**Job A**
In the essay on pluralism and relativism, rewrite the passage between "At first glance" and "these individual instances.", inclusive, replacing "beach" with "desert" throughout.
**Job B**
According to the essay on pluralism and relativism, what does a strict Idealist believe reality is made up of?
**Job C**
Carry the essay on pluralism and relativism forward from its final sentence.

**Selected text**

Pluralism and Relativism

Jeff Carreira Philosophy 5 Comments

There are two other terms that many of us have heard which are good to look at more closely, because they are often misused – or only used partially for what they are. The terms are pluralism and relativism. Often they are used interchangeably as if they mean the same thing, but they do not.

Pluralism is a belief that reality is made up of more than one fundamental element. This is in opposition to Monism which is the belief that reality is made up of only one fundamental element. A strict Spiritualist is a monist who believes that reality is made up only of spirit. A strict Idealist is a monist who believes that reality is made up of only mind. And a strict materialist is a monist who believes that reality is made up only of matter. Pluralism is also opposed to Dualism which is the belief that reality is made up of exactly two things, usually mind and matter.

At first glance William James might seem like a monist because of his conviction that reality was made up of pure experience.  But James did not really believe that reality was made up of pure experience, but rather that reality was made up on individual instances of experience. If we use the analogy of a beach, you might say that the beach was made up of sand. Someone with pluralistic tendencies would argue that the beach is not made up of sand, but rather of individual grains of sand. The word sand is an abstract category that refers to the collection of individual grains. Similarly James would say that the word experience is an abstract name for the collection of all individual instances of experience and that reality is made up of all of these individual instances.

**Data excerpts**
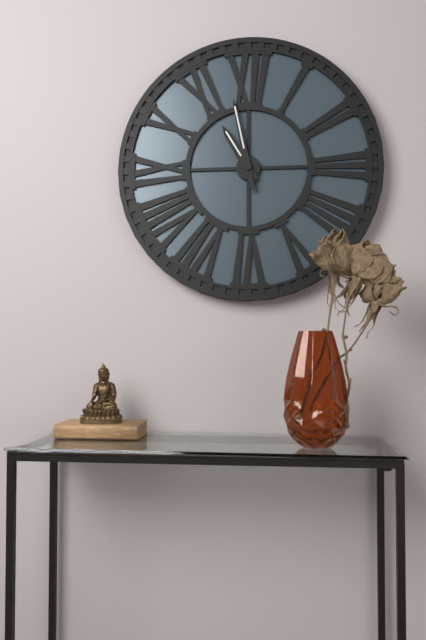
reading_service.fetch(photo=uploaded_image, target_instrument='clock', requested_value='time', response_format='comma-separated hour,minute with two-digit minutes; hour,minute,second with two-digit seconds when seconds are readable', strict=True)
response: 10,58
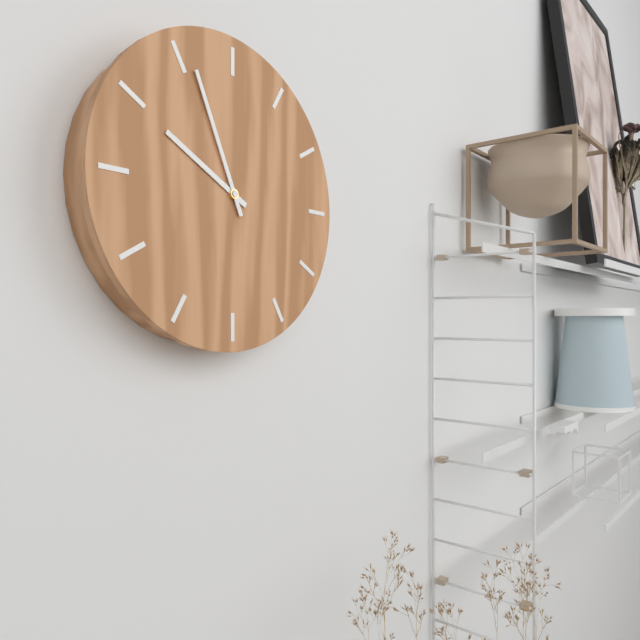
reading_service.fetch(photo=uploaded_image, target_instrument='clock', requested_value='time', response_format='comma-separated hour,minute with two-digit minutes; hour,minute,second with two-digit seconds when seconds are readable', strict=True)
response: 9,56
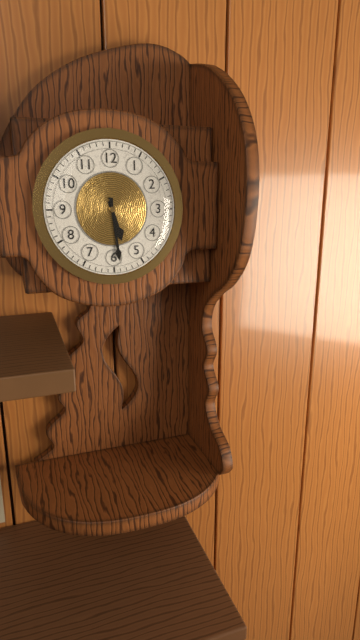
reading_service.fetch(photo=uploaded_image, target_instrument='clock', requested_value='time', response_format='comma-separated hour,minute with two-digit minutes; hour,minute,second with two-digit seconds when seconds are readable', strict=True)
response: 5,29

**Output A**
At first glance William James might seem like a monist because of his conviction that reality was made up of pure experience.  But James did not really believe that reality was made up of pure experience, but rather that reality was made up on individual instances of experience. If we use the analogy of a desert, you might say that the desert was made up of sand. Someone with pluralistic tendencies would argue that the desert is not made up of sand, but rather of individual grains of sand. The word sand is an abstract category that refers to the collection of individual grains. Similarly James would say that the word experience is an abstract name for the collection of all individual instances of experience and that reality is made up of all of these individual instances.

**Output B**
Only mind.

**Output C**
So much for pluralism, now on to relativism; relativism is the conviction that judgments about things are always dependent on external factors – or more simply the meaning of things is dependent on the context in which the thing is being considered. Things do not have inherent meaning, significance and value. Meaning, significance and value is always relative to context. A glass of water means one thing after you have just drank a liter of it, and it means  another  thing after three days without water in a hot desert.  Meaning is not fixed, it is relative.

Relativism stands in opposition to Absolutism. Absolutism is the belief that at least some things have a meaning and significance that is inherently part of the thing itself and not bestowed upon it relative to context. Traditional God is seen as being absolute in the sense that God has meaning and significance that exists independent from any context and holds true in all contexts.

You could say that prior to The Enlightenment most people were absolute monists. They believed that everything came from God and that God was good. A big part of The Enlightenment was the introduction of pluralism. The universe was now made of fundamental elements that interacted according to natural laws. As modernism gave way to post-modernism relativism increased. Truth was now seen as relative to context, circumstance and cultural interpretation.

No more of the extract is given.